[Engage] Messages not being sent

Incident Report for Voyado

Postmortem

Summary

On the morning of March 11, 2025, an issue occurred in the Engage platform that resulted in delays for message send-outs for a sub-set of our customers. The incident was triggered by an unexpected event in our in-memory database setup, which temporarily disrupted the platform’s ability to process and send messages. The issue was resolved rapidly and all affected send-puts were successfully delivered, either automatically or through manual resending.

Customer Impact

Approximately 54 customers experienced a temporary halt in their message send-outs for about one hour. Most messages were eventually sent out automatically once the issue resolved itself, but a smaller portion required manual resending by our team. No messages were lost.

Root Cause

The issue was caused by an unexpected failover in our in-memory database, which altered the primary-secondary configuration and triggered faulty callbacks in our system. This misconfiguration prevented messages from being processed as expected which led to the delay.

Remediation & Mitigation

  • Our team identified the issue quickly through our monitoring and began troubleshooting.
  • A hotfix was implemented the same morning to remediate the faulty callbacks that prevented the message execution and to mitigate future occurrence of the unexpected behavior.
  • Messages stuck in the queue were either automatically processed or manually resent by our support team.

Next Steps

We recognize that similar in-memory database-related issues have occurred in the past. Based on recent events and ss part of our continuous improvement and reliability work, we are reviewing our in-memory database setup to improve its resilience and behavior during failovers.

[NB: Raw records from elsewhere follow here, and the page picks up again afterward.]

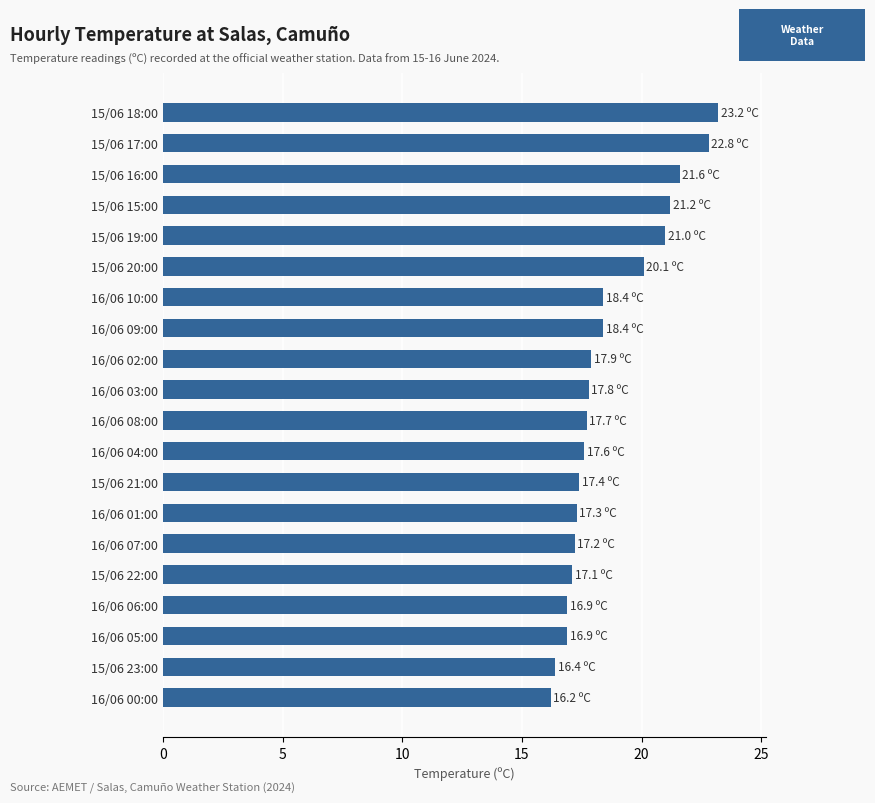

What is the greatest value displayed?

23.2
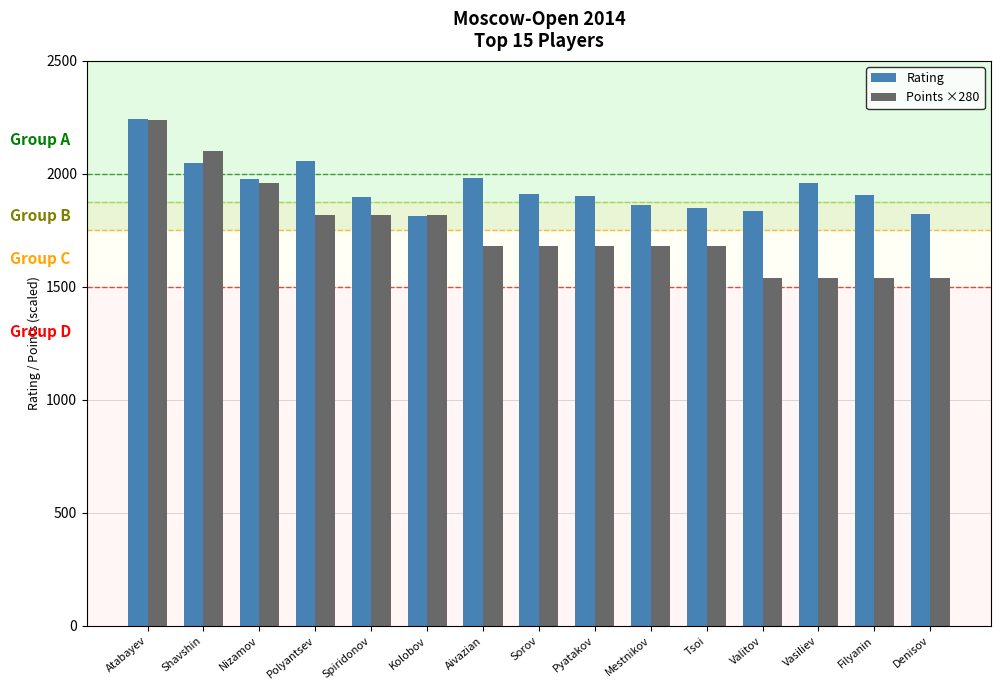

What is the sum of the Rating values at Pyatakov and Spiridonov?

3798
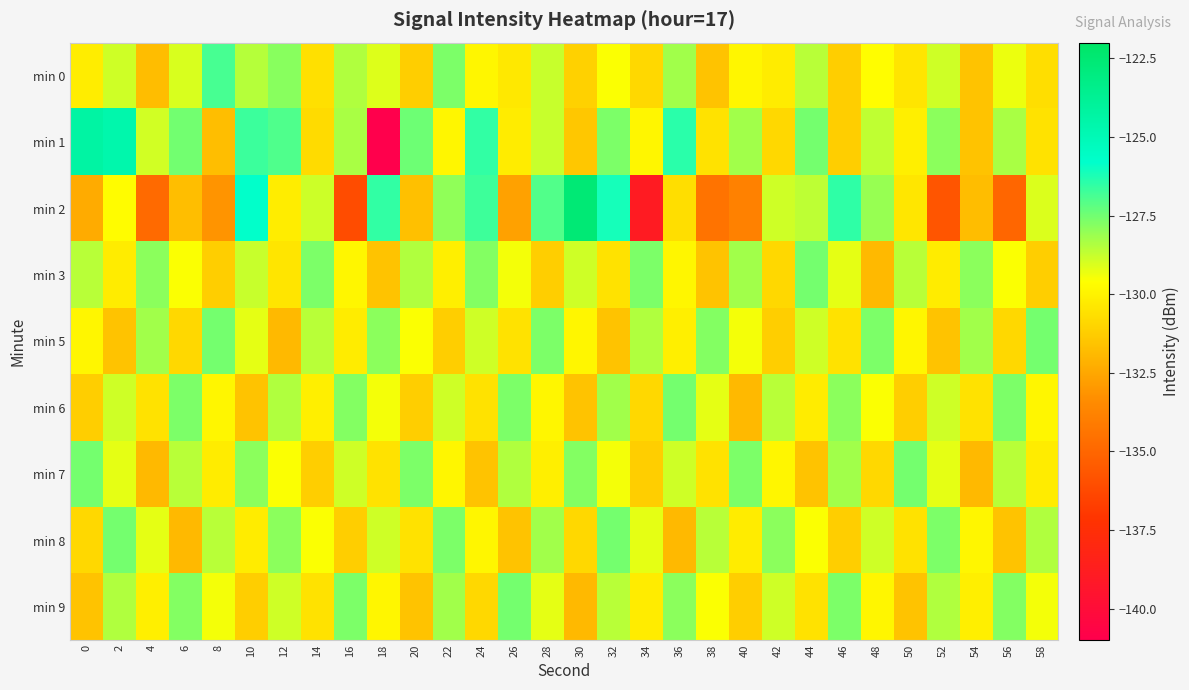

Reading right to left, list all the values displayed in this chart.

min 0: 58=-130.7	56=-129.3	54=-131.5	52=-128.9	50=-130.4	48=-129.7	46=-131.2	44=-128.6	42=-130.2	40=-129.9	38=-131.6	36=-128.2	34=-130.9	32=-129.5	30=-131.1	28=-128.8	26=-130.3	24=-129.9	22=-127.7	20=-131.2	18=-129.1	16=-128.5	14=-130.6	12=-127.8	10=-128.5	8=-126.9	6=-129.0	4=-131.8	2=-128.9	0=-130.2
min 1: 58=-130.6	56=-128.3	54=-131.5	52=-127.9	50=-130.1	48=-128.7	46=-131.2	44=-127.5	42=-130.9	40=-128.2	38=-130.5	36=-126.4	34=-129.9	32=-127.7	30=-131.5	28=-128.8	26=-130.2	24=-126.5	22=-129.9	20=-127.4	18=-141.0	16=-128.3	14=-130.8	12=-127.0	10=-126.7	8=-131.8	6=-127.5	4=-128.9	2=-124.7	0=-124.3
min 2: 58=-129.1	56=-135.0	54=-131.8	52=-135.7	50=-130.4	48=-128.1	46=-126.5	44=-128.6	42=-128.9	40=-133.8	38=-134.4	36=-130.7	34=-138.9	32=-126.1	30=-122.6	28=-127.0	26=-132.7	24=-126.7	22=-128.0	20=-131.7	18=-126.6	16=-136.1	14=-128.8	12=-130.2	10=-125.8	8=-133.1	6=-131.7	4=-134.8	2=-129.7	0=-132.4
min 3: 58=-131.2	56=-129.5	54=-127.9	52=-130.2	50=-128.6	48=-131.9	46=-129.2	44=-127.5	42=-130.9	40=-128.2	38=-131.5	36=-129.9	34=-127.7	32=-130.6	30=-128.9	28=-131.2	26=-129.5	24=-127.8	22=-130.1	20=-128.4	18=-131.5	16=-129.9	14=-127.7	12=-130.5	10=-128.8	8=-131.2	6=-129.5	4=-127.9	2=-130.2	0=-128.5
min 5: 58=-127.5	56=-130.9	54=-128.2	52=-131.5	50=-129.9	48=-127.7	46=-130.6	44=-128.9	42=-131.2	40=-129.5	38=-127.8	36=-130.1	34=-128.4	32=-131.5	30=-129.9	28=-127.7	26=-130.6	24=-128.9	22=-131.2	20=-129.5	18=-127.9	16=-130.2	14=-128.6	12=-131.9	10=-129.2	8=-127.5	6=-130.9	4=-128.2	2=-131.5	0=-129.9
min 6: 58=-129.9	56=-127.7	54=-130.6	52=-128.9	50=-131.2	48=-129.5	46=-127.9	44=-130.2	42=-128.6	40=-131.9	38=-129.2	36=-127.5	34=-130.9	32=-128.2	30=-131.5	28=-129.9	26=-127.7	24=-130.6	22=-128.9	20=-131.2	18=-129.5	16=-127.8	14=-130.1	12=-128.4	10=-131.5	8=-129.9	6=-127.7	4=-130.6	2=-128.9	0=-131.2
min 7: 58=-130.2	56=-128.6	54=-131.9	52=-129.2	50=-127.5	48=-130.9	46=-128.2	44=-131.5	42=-129.9	40=-127.7	38=-130.6	36=-128.9	34=-131.2	32=-129.5	30=-127.8	28=-130.1	26=-128.4	24=-131.5	22=-129.9	20=-127.7	18=-130.6	16=-128.9	14=-131.2	12=-129.5	10=-127.9	8=-130.2	6=-128.6	4=-131.9	2=-129.2	0=-127.5
min 8: 58=-128.4	56=-131.5	54=-129.9	52=-127.7	50=-130.6	48=-128.9	46=-131.2	44=-129.5	42=-127.9	40=-130.2	38=-128.6	36=-131.9	34=-129.2	32=-127.5	30=-130.9	28=-128.2	26=-131.5	24=-129.9	22=-127.7	20=-130.6	18=-128.9	16=-131.2	14=-129.5	12=-127.9	10=-130.2	8=-128.6	6=-131.9	4=-129.2	2=-127.5	0=-130.9
min 9: 58=-129.5	56=-127.8	54=-130.1	52=-128.4	50=-131.5	48=-129.9	46=-127.7	44=-130.6	42=-128.9	40=-131.2	38=-129.5	36=-127.9	34=-130.2	32=-128.6	30=-131.9	28=-129.2	26=-127.5	24=-130.9	22=-128.2	20=-131.5	18=-129.9	16=-127.7	14=-130.6	12=-128.9	10=-131.2	8=-129.5	6=-127.8	4=-130.1	2=-128.4	0=-131.5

We appreciate your patience and understanding, and we remain committed to providing a stable and reliable platform experience.

Posted Apr 07, 2025 - 08:50 CEST

Resolved

This incident has been resolved.
Posted Mar 11, 2025 - 12:57 CET

Identified

All the messages that got stuck have been resent. We are rolling out a fix to mediate the cause.
Posted Mar 11, 2025 - 10:46 CET

Update

We have identified that the issue is only affecting a subset of customers.
We are continuing to investigate the issue and are preparing to deploy a fix.
Posted Mar 11, 2025 - 09:57 CET

Investigating

We are currently experiencing issues with sendouts and they are not being sent. We are investigating this and working on a solution.
Posted Mar 11, 2025 - 09:24 CET
This incident affected: Engage (Messaging).